Festival de Cannes, 76e édition (7)

Esther Heboyan a vu pour vous 'Club Zero' de Jessica Hausner, le martèlement de fausses vérités

Club Zero - quand l'éducation tourne au cauchemar. Foto: Festival de Cannes 2023

(Cannes, Esther Heboyan) – Club Zero de l’Autrichienne Jessica Hausner, troisième film dans la compétition officielle (après Monster du Japonais Kore-eda et Les Herbes sèches du Turc Ceylan) sur le (dys)fonctionnement du système éducatif. Cette fois-ci, la cause du malaise est le cours d’Alimentation Consciente que dispense Miss Novak (Mia Wasikowska) dans un internat prestigieux où la projection géométrique du soleil rivalise avec l’alignement mesuré des bureaux et tables, des chaises et fauteuils.

L’établissement idéal offre un décor aseptisé où les lycéens ressemblent aux robots de la série d’anticipation suédoise Real Humans. Quant aux parents, ils vivent dans de splendides demeures où chaque espace combine le néant et la perfection, où chaque instant de vie s’inscrit dans la tension. Tirant partie des contrastes de couleurs et des dissonances sonores, Hausner hésite entre dystopie franche et hyperréalisme s’inspirant des sujets/faits d’actualité.

Car cette Miss Novak est une guru qui cache à peine son jeu. Aux adolescents de sa classe, elle promet maîtrise de soi, bien-être et longévité. Elle leur impose de manger très peu, puis de jeûner. Quelques élèves contestent timidement, d’autres résistent en cachette ou ouvertement, mais le groupe passe vite sous l’emprise du professeur. Si dans la salle des spectateurs ont ri à cause d’un comique de l’automatisme, le spectacle n’est pas une comédie. Le film est déconseillé aux personnes souffrant de troubles alimentaires.

Les vérités déclamées comme des slogans en même temps que les tisanes distribuées par Miss Novak font penser à toutes les formes de manipulation et d’endoctrinement que les individus, jeunes et moins jeunes (la directrice de l’école interprétée par Sidse Babette Knudsen, est séduite aussi), peuvent subir dans n’importe quelle société. D’ailleurs, Hausner prend soin de ne pas ancrer son action dans un lieu précis. Le lycée privé pourrait se situer en Autriche, en Suisse, au Canada ou tout autre pays.
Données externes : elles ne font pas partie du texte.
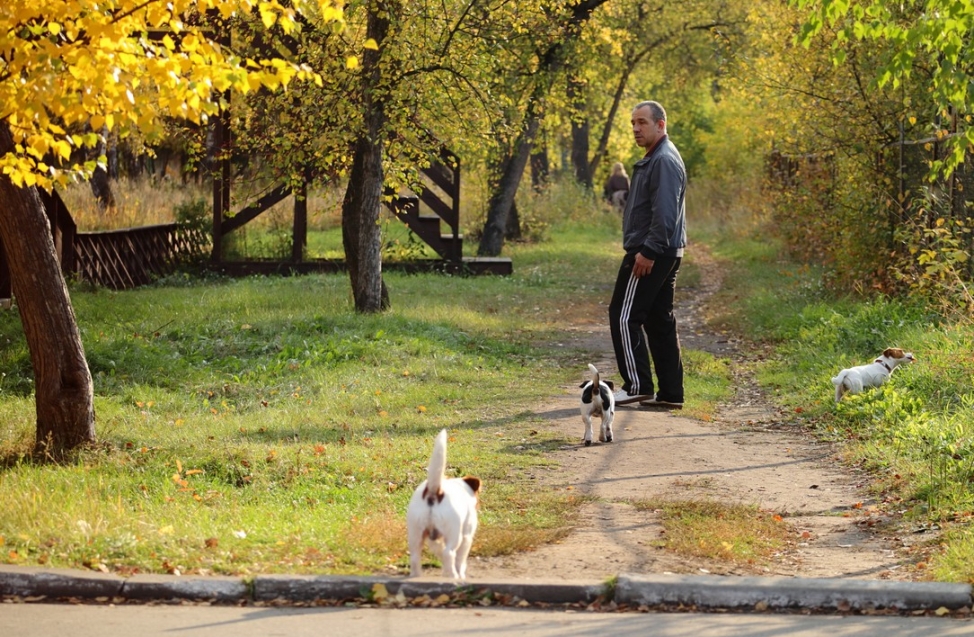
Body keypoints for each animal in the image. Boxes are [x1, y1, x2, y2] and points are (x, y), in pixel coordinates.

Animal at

Hausner dit avoir choisi l’anglais parce que c’est la langue universelle des pensionnats internationaux.

Les adeptes du Club Zero croient pouvoir atteindre le meilleur pour eux-mêmes mais semblent voués au pire. La musique de Markus Binder, qui accompagne leur quête, se veut à la fois sophistiquée et primitive, envoûtante et répulsive. Pour le spectateur, les coups de tambour produisent un son crispant.

S’attaquer à un sujet aussi déprimant que le processus de dépersonnalisation et de déshumanisation est louable de la part de la cinéaste autrichienne. Mais il manque au film quelque chose qui pourrait le rendre intéressant. Saluons la performance de l’actrice australo-polonaise Mia Wasikowska vue dans Alice au pays des merveilles de Tim Burton, Only Lovers Left Alive de Jim Jarmusch ou encore dans Bergman Island de Mia Hansen-Love.